(Beginning of Document extract)

Post Thu Jan 20, 2022 4:03 pm

I thought I'd actually check out some of the loudness of music on YouTube, having read a bit about the normalisation and target LUFS of -14 etc. Quite an eye opener! Seems like there's very little electronic or even pop music being put out at -14LUFS or even close to it. I checked some of the standard trance stuff - d/led a few Astrix tracks (just cos he sprung to mind first and pretty standard formula). TBH I can't remember the names of the tracks I tested - they all sound the same after you've heard 2 of them. Same bassline, same pitched sound FX, same delayed techniques ad infinitum. :hihi:

Anyway - d/l'd then sent the tracks to master out so that they peaked at zero or as close as I could get (not an exact science as I got a shitload of massive overs on conversion but nevertheless enough to get an idea). Turns out most of his tracks were -10LUFS or less on the YouLean meter with loudness range of 8 or thereabouts (probably way more squashed because my d/l conversion overs likely skewed it). Went on to check out quite a few other dancy electronic tracks and most were similar. Quite a lot of pop stuff is equally heavily squashed too.

(End of Document extract)
(Beginning of Provided information)

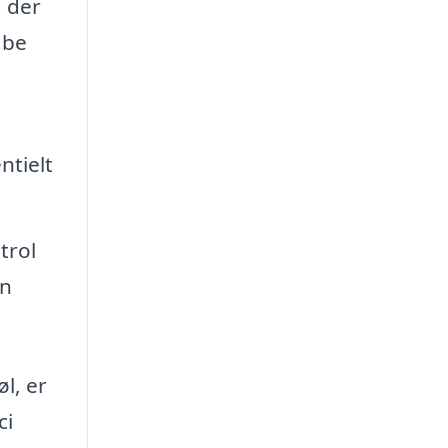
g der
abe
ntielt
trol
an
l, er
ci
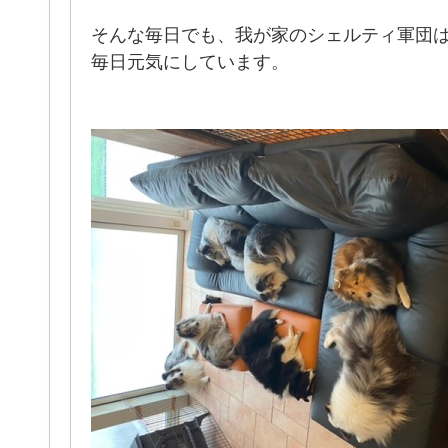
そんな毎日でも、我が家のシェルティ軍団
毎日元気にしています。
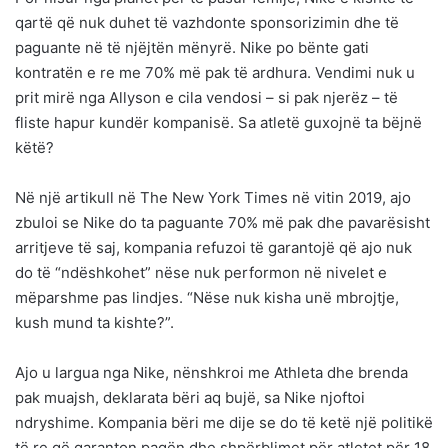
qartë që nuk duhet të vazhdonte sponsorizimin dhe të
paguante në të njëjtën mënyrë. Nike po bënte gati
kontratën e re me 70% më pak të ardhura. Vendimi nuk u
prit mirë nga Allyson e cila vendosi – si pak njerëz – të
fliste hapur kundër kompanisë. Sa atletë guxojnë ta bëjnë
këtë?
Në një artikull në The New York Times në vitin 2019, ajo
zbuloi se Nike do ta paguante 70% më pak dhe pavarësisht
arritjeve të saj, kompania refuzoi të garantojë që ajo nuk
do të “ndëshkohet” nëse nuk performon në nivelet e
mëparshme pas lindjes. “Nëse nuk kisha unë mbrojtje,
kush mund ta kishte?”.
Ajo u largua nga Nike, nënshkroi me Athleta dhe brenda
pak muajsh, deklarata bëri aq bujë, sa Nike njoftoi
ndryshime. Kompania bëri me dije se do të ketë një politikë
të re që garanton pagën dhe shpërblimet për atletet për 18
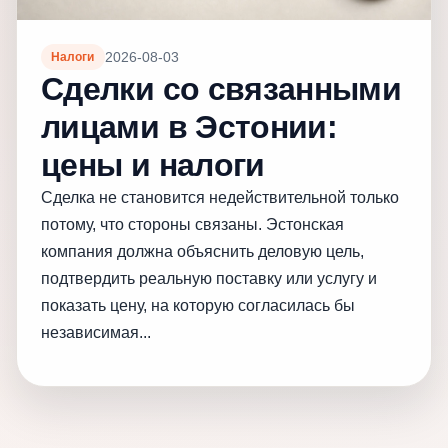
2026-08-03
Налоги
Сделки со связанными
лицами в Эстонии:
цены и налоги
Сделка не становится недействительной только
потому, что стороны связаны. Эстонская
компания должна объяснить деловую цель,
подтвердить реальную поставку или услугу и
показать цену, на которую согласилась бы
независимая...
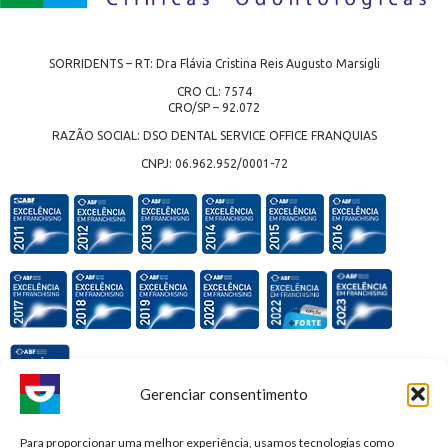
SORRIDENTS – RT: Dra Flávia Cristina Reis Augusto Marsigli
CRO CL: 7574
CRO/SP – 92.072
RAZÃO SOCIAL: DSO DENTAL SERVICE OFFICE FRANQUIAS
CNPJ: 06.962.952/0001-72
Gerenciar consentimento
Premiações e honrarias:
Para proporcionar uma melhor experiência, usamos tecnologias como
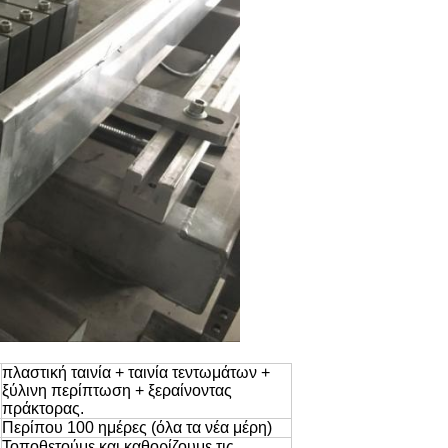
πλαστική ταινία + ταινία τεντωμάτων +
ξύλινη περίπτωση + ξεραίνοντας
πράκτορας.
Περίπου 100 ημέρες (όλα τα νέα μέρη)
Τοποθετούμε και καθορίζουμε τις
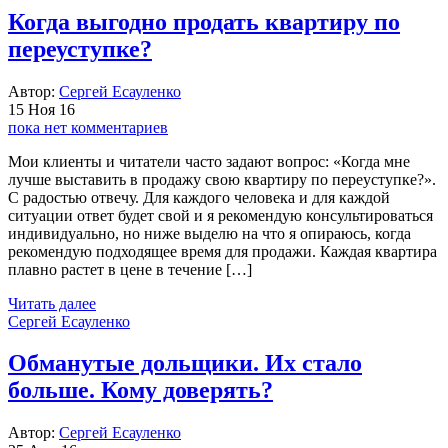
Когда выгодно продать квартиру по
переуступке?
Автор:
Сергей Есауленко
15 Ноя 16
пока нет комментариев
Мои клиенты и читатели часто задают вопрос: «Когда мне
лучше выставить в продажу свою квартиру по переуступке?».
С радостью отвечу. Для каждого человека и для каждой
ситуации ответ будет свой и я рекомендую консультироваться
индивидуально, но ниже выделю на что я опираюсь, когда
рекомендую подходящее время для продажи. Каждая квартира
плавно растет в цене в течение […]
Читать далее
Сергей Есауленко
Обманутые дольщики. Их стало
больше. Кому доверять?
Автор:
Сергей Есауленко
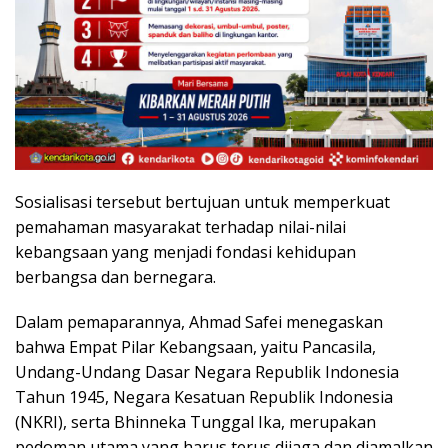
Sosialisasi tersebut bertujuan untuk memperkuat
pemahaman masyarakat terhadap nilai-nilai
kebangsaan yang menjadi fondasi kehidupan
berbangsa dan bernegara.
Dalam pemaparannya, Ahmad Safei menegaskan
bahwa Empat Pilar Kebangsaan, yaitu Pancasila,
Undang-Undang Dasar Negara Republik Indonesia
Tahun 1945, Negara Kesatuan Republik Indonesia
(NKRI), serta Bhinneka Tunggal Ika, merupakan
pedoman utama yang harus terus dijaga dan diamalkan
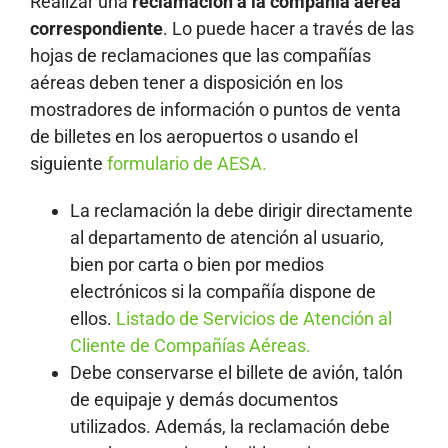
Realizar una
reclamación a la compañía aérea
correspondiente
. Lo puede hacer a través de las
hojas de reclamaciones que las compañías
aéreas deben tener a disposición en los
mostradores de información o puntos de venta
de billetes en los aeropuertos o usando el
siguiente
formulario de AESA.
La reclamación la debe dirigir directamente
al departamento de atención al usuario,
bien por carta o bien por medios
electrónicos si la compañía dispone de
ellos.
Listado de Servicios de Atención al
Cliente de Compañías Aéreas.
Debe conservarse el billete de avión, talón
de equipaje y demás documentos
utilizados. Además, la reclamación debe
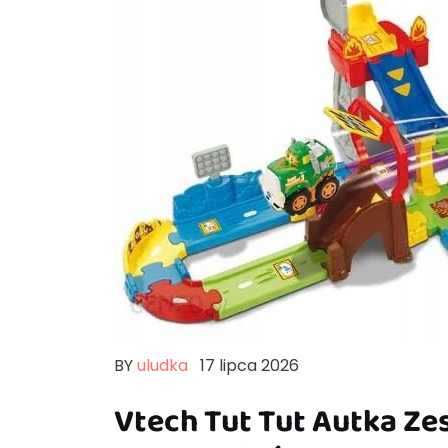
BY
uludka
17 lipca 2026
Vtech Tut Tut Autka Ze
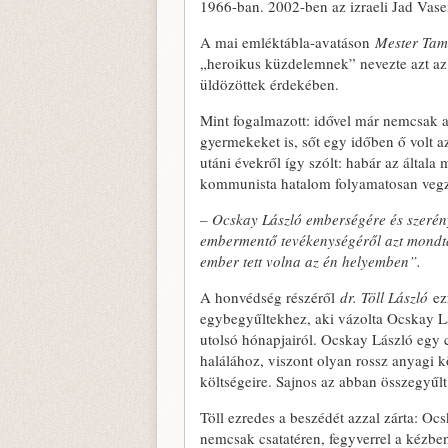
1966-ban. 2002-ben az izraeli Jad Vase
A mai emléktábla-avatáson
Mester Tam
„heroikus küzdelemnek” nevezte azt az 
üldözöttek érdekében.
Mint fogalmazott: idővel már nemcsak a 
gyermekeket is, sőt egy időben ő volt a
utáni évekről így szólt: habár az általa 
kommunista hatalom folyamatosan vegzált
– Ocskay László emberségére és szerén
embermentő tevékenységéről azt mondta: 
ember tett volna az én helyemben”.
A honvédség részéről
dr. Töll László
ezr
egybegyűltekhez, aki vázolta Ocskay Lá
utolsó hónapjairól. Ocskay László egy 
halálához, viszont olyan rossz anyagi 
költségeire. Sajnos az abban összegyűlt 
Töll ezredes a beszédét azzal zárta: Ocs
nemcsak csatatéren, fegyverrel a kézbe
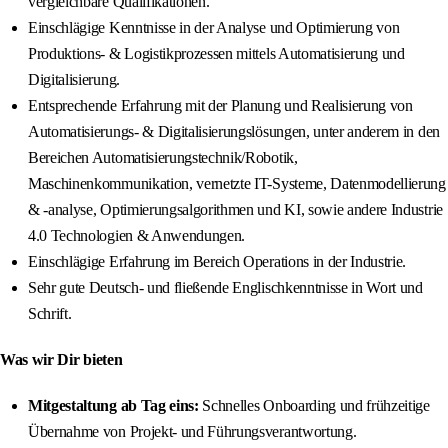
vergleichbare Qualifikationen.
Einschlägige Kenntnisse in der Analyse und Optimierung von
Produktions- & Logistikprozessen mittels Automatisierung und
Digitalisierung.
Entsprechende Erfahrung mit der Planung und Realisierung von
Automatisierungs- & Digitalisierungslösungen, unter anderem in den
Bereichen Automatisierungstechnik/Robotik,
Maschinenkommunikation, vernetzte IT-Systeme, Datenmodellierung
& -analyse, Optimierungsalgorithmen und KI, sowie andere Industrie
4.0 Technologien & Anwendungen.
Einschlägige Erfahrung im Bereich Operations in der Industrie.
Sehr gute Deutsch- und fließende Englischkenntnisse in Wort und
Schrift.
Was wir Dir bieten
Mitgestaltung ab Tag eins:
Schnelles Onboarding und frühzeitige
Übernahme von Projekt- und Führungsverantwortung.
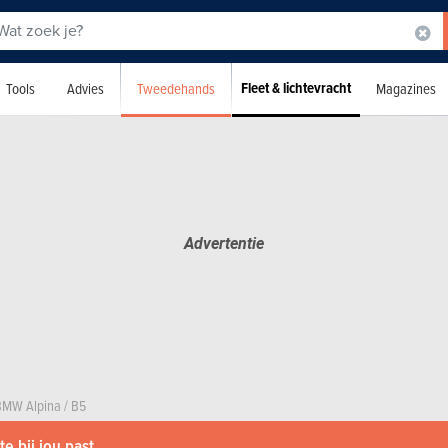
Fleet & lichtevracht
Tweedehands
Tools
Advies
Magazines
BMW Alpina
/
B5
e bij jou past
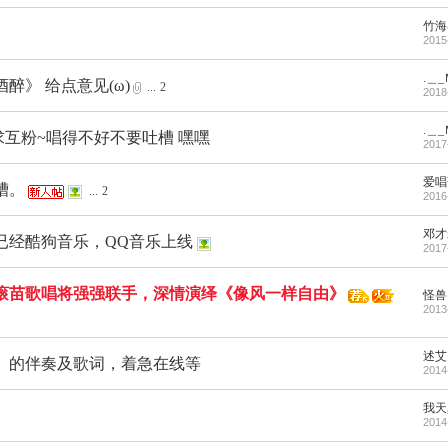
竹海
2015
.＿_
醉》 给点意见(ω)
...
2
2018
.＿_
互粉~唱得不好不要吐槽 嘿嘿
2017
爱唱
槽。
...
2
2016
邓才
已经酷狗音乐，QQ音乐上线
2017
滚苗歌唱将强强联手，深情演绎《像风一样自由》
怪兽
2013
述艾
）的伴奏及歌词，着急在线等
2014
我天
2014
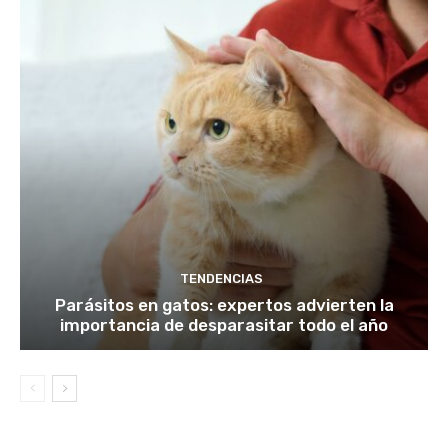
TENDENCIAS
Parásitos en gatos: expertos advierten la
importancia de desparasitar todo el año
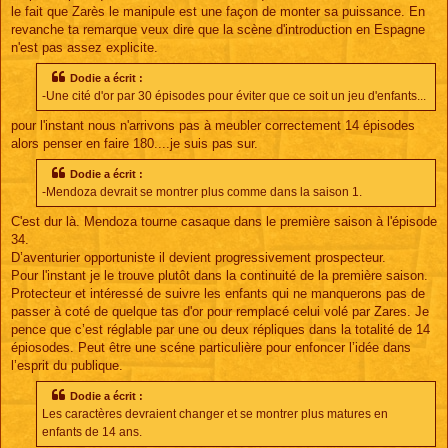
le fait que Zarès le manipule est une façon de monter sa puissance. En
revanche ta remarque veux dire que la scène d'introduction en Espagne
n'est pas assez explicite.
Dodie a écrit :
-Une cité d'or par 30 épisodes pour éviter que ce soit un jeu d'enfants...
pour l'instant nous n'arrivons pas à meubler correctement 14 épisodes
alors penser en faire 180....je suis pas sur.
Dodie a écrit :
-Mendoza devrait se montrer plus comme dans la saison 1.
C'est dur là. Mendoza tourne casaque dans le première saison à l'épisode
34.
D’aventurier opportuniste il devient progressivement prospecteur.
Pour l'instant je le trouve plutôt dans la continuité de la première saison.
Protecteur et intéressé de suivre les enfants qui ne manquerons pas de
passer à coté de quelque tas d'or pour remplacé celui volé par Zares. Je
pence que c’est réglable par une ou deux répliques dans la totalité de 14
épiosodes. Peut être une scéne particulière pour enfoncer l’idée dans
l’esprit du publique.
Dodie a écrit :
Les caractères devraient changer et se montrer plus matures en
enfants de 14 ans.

(End of Provided information)

### Request A
Answer these questions about the forum post on YouTube music loudness:
(i) What target LUFS does the post mention for YouTube's normalization?
(ii) Whose trance tracks did the poster download to test?
(iii) What loudness range did most of those tracks show on the YouLean meter?
### Request B
Transcribe the forum post on YouTube music loudness from "Anyway - d/l'd" to "heavily squashed too.".
### Request C
Pick up the forum post on YouTube music loudness after its last sentence and keep writing it.

### Exercise response A
(i) -14 LUFS
(ii) Astrix's
(iii) About 8

### Exercise response B
Anyway - d/l'd then sent the tracks to master out so that they peaked at zero or as close as I could get (not an exact science as I got a shitload of massive overs on conversion but nevertheless enough to get an idea). Turns out most of his tracks were -10LUFS or less on the YouLean meter with loudness range of 8 or thereabouts (probably way more squashed because my d/l conversion overs likely skewed it). Went on to check out quite a few other dancy electronic tracks and most were similar. Quite a lot of pop stuff is equally heavily squashed too.

### Exercise response C
I only found out today that thing where you right click on the vid and it gives you "stats for nerds" - gives 2 percentages e.g. 100%/56% - which is how loud your own volume is up then how much the youtube vid has been normalised. If you check on all kinds of stuff - say these Astrix tracks - they've been normalised anywhere between 5-7 dB and the %s given range from <50% to 60% for most heavy compressed stuff. I'm sure there's a direct correlation but off the top of my head, 60% or more normalisation = LUFS -10 or less

Interestingly - Adele, a couple of her recent singles were normalised by over 5dB and were anywhere between 50-60%, i.e. heavily normalised because they're heavily squashed. R'n'B tracks that I wouldn't expect to be so dense - all normalised at least 4dB often more. Pretty well ALL of the ads inbetween were normalised at least 2dB usually a lot more - i.e. heavily squashed. About the only stuff that wasn't were ambient or soft instrumental vocal tracks. Strangely I checked a few U2 tracks and some were very barely normalised. And of note is that most that are under the target are NOT normalised upwards. They may be better dynamically but they just sound very quiet on the whole.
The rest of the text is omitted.